Grindal’s son, Gavin, has struggled in the year since his mother’s death, Rita Grindal said. In the week before the sentencing, he gave his Mother’s Day gift to his teacher, she said.
Recently, Rita Grindal and Gavin were in a store, and someone said, “Hey little buddy,” to Gavin. “He got angry, because he couldn’t figure out why anyone would call him that,” Rita Grindal said.
Rachel Grindal’s wife, Madalynn Wiggins, told the courtroom that Bieler and Durkee were among Grindal’s closest friends.
“She told a lot of people that she trusted them with her life,” Wiggins said. “And that she would always be there for them.”
Wiggins agreed with the others who said that a 15-year sentence for Durkee didn’t do justice to the damage she had caused, even if she never wielded the knife.
“When Rachel needed help, needed her dear friend, she allowed her to be slaughtered,” Wiggins said.
“I don’t understand myself how this happened. I don’t fathom it. I don’t know if I ever will,” Bieler said. “I can’t ask for forgiveness, because I’ll never forgive myself.”
He told the families that the victims were his friends. He said that he wanted them to know that he didn’t plead guilty for himself, but to spare them.
“It isn’t fair that you should suffer for the rest of your life because of me,” he said.
Bieler’s mother, Annabelle Bieler, spoke at the hearing, telling the courtroom that as a kid, Bieler “got in trouble, but he was never disrespectful to me,” she said. “He talks to me now, and I know he’s in a lot of pain,” she said.
Annabelle Bieler apologized to the victims’ families, calling it, “a shame that your family is all broken up because of his stupidity.”

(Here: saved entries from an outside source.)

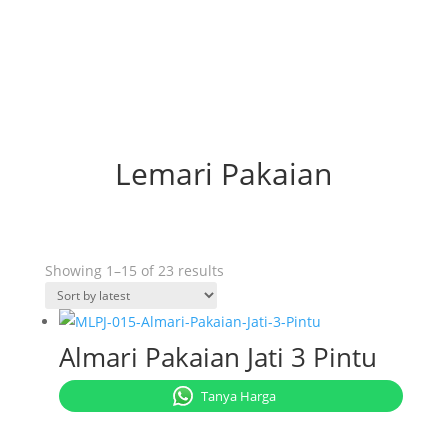
Lemari Pakaian
Sorted
Showing 1–15 of 23 results
by
latest
Almari Pakaian Jati 3 Pintu
Tanya Harga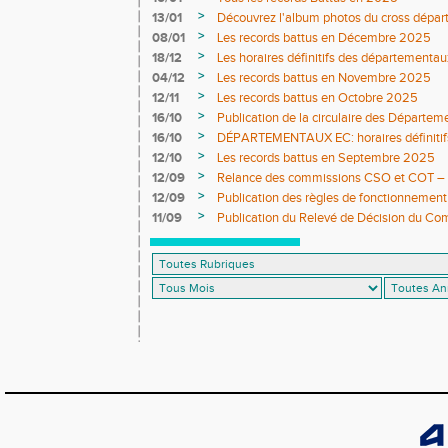
>
13/01
Découvrez l'album photos du cross dépar
>
08/01
Les records battus en Décembre 2025
>
18/12
Les horaires définitifs des départementau
>
04/12
Les records battus en Novembre 2025
>
12/11
Les records battus en Octobre 2025
>
16/10
Publication de la circulaire des Départe
>
16/10
DÉPARTEMENTAUX EC: horaires définitifs 
>
12/10
Les records battus en Septembre 2025
>
12/09
Relance des commissions CSO et COT – ap
>
12/09
Publication des règles de fonctionnement
>
11/09
Publication du Relevé de Décision du Co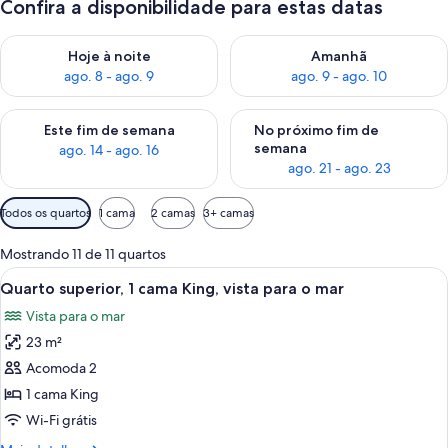
Confira a disponibilidade para estas datas
Verifica a disponibilidade para esta noite, ago. 8 - ago. 9
Verifica a disponibilidade par
Hoje à noite
Amanhã
ago. 8 - ago. 9
ago. 9 - ago. 10
Verifica a disponibilidade para este fim de semana, ago. 14 - a
Verifica a disponibilidade par
Este fim de semana
No próximo fim de
semana
ago. 14 - ago. 16
ago. 21 - ago. 23
Filtros
Todos os quartos
1 cama
2 camas
3+ camas
disponíveis
para
Mostrando 11 de 11 quartos
os
Carrega
Quarto de hotel com uma cama grande,
9
Quarto superior, 1 cama King, vista para o mar
quartos
todas
Vista para o mar
as
23 m²
fotos
de
Acomoda 2
Quarto
1 cama King
superior,
Wi-Fi grátis
1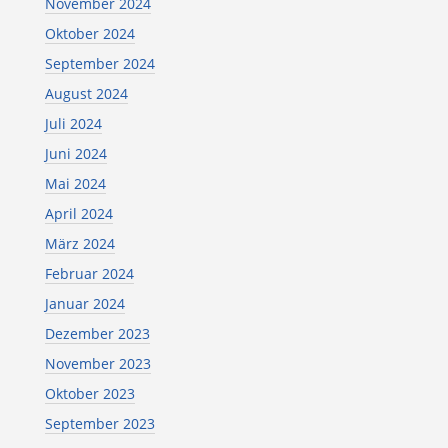
November 2024
Oktober 2024
September 2024
August 2024
Juli 2024
Juni 2024
Mai 2024
April 2024
März 2024
Februar 2024
Januar 2024
Dezember 2023
November 2023
Oktober 2023
September 2023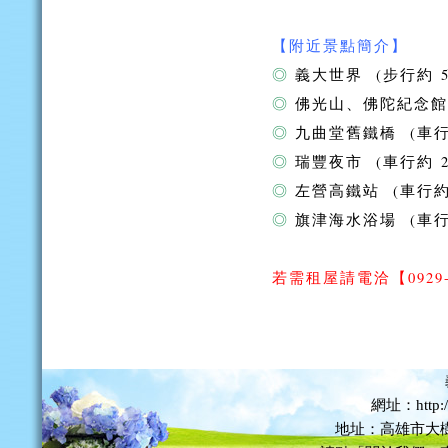
【附近景點簡介】
◎
義大世界 (步行約 5
◎
佛光山、佛陀紀念館 
◎
九曲堂舊鐵橋 (車行約
◎
瑞豐夜市 (車行約 2
◎
左營高鐵站 (車行約 
◎
旗津海水浴場 (車行約
若需租屋請電洽
【0929
網址：http://
地址：高雄市大樹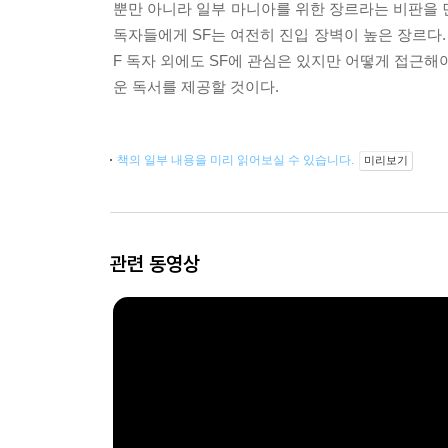
뿐만 아니라 일부 마니아를 위한 장르라는 비판을 
독자들에게 SF는 여전히 진입 장벽이 높은 장르다.
F 독자 외에도 SF에 관심은 있지만 어떻게 접근
운 독서를 제공할 것이다.
책의 일부 내용을 미리 읽어보실 수 있습니다.
미리보기
관련 동영상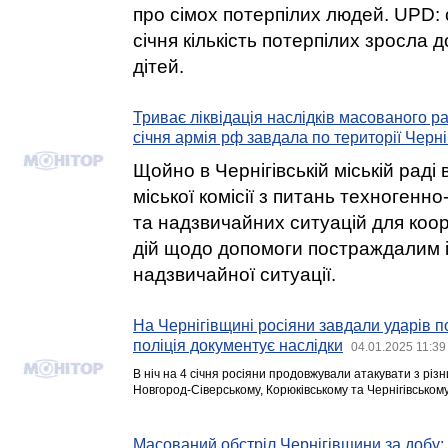
про сімох потерпілих людей. UPD: 
січня кількість потерпілих зросла д
дітей.
Триває ліквідація наслідків масованого ра
січня армія рф завдала по території Черн
Щойно в Чернігівській міській раді
міської комісії з питань техногенно
та надзвичайних ситуацій для коо
дій щодо допомоги постраждалим і л
надзвичайної ситуації.
На Чернігівщині росіяни завдали ударів 
поліція документує наслідки
04.01.2025 11:39
В ніч на 4 січня росіяни продовжували атакувати з різн
Новгород-Сіверському, Корюківському та Чернігівськом
Масований обстріл Чернігівщини за добу:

Judges are instructed to issue sentences that, among several other things, restrain convicted persons when required in the interest of public safety, Horton said.
“Grindal was killed because she was driving away,” Horton said. “There is nothing that would motivate anyone to do what [Bieler] did.”
Horton described Bieler’s lengthy criminal history as a significant aggravating factor. Beginning when he was 18 years old, Bieler has been in and out of state custody for a litany of offenses, including assault, theft, burglary and trafficking in prison contraband, Horton said.
He has been arrested on several occasions for violating conditions of release, and he was out on bail from an assault charge when he killed Grindal, Horton said.
Avantaggio pointed out that the assault was the only violent crime Bieler had been convicted of prior to the murder.